Ryanair announced today it would narrow its loss forecast for the year ended 31 March, as for the first time in two years passenger numbers topped pre-Covid levels.
The low-cost airline said it was expecting net losses to be between €350m and €400m, after previously guiding to be between €250m and €400m.
Just last week, Ryanair’s chief executive Michael O’Leary said losses would be near the middle of the forecast range. “We think we’ll be somewhere in the middle of that range,” he told journalists on Thursday.
The carrier said that last month 11.2 million people had flown aboard its planes, compared to 0.5 million last year and 10.9 million in March 2019. Load factor was around 87 per cent, in line with O’Leary’s forecasts.

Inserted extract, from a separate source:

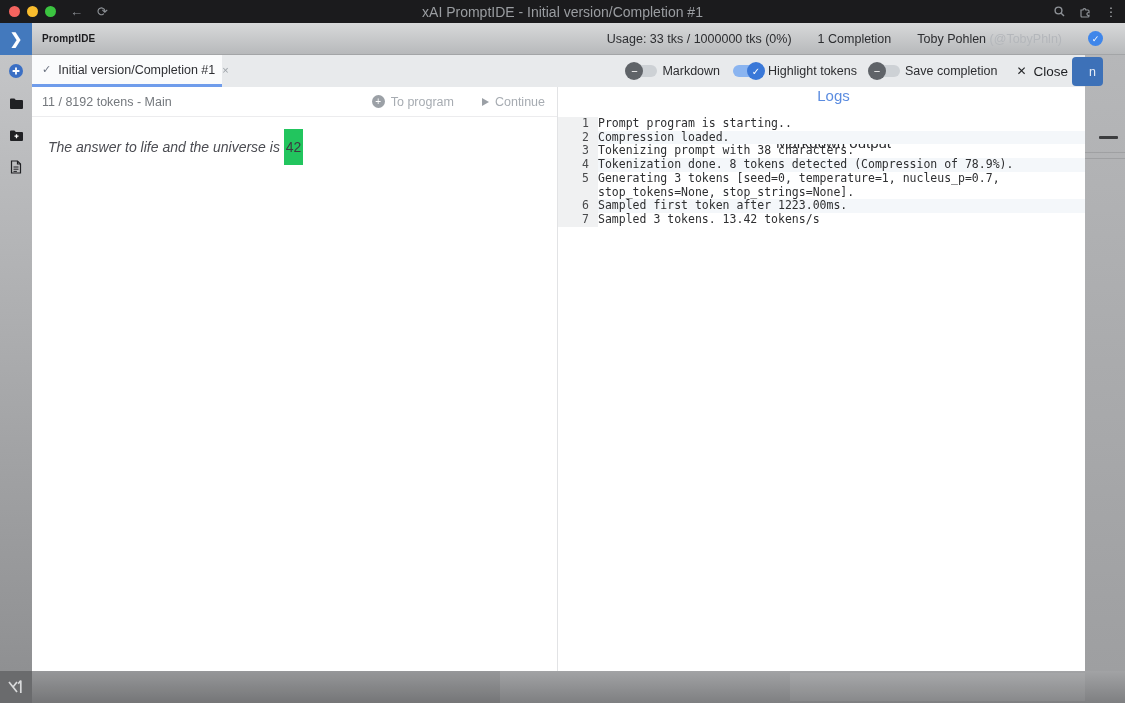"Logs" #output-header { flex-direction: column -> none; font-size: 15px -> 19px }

As for the first time Ryanair carried more passengers than during pre-Covid times, full-year traffic rose to more than 97 million passengers – in line with previous forecasts but below the 2019 peak of 149 million.
Following the Russian invasion of Ukraine, Ryanair added it was increasing its fuel hedging to 80 per cent cover for 2023 – 65 per cent locked at $630 per metric tonne while 15 per cent capped at $775.
To protect itself against price fluctuations, the airline had previously hedged out 80 per cent of its need for the first half of FY23 and 70 per cent for the second half.
Despite the hedging out, Ryanair said in early March the impact on oil prices would cost an additional €50m, which could put its recovery in doubt, City A.M. reported.
“We do have a 20 per cent [to be bought] and that will cost us probably another €50m over the next 12 months, which is not a huge amount but it certainly makes the post-Covid recovery much more difficult.”
Costs, the company said, are expected to remain robust for the whole of this year and whether the airline would report profits for the current financial year depended on traffic recovery and fares.
“There’s a chance but it all depends on pricing,” O’Leary said. “I mean, certainly our costs are reasonably robust for the next 12 months.”
Ryanair’s Euronext Dublin’s shares went down slightly, 0.78 per cent, to €13.43.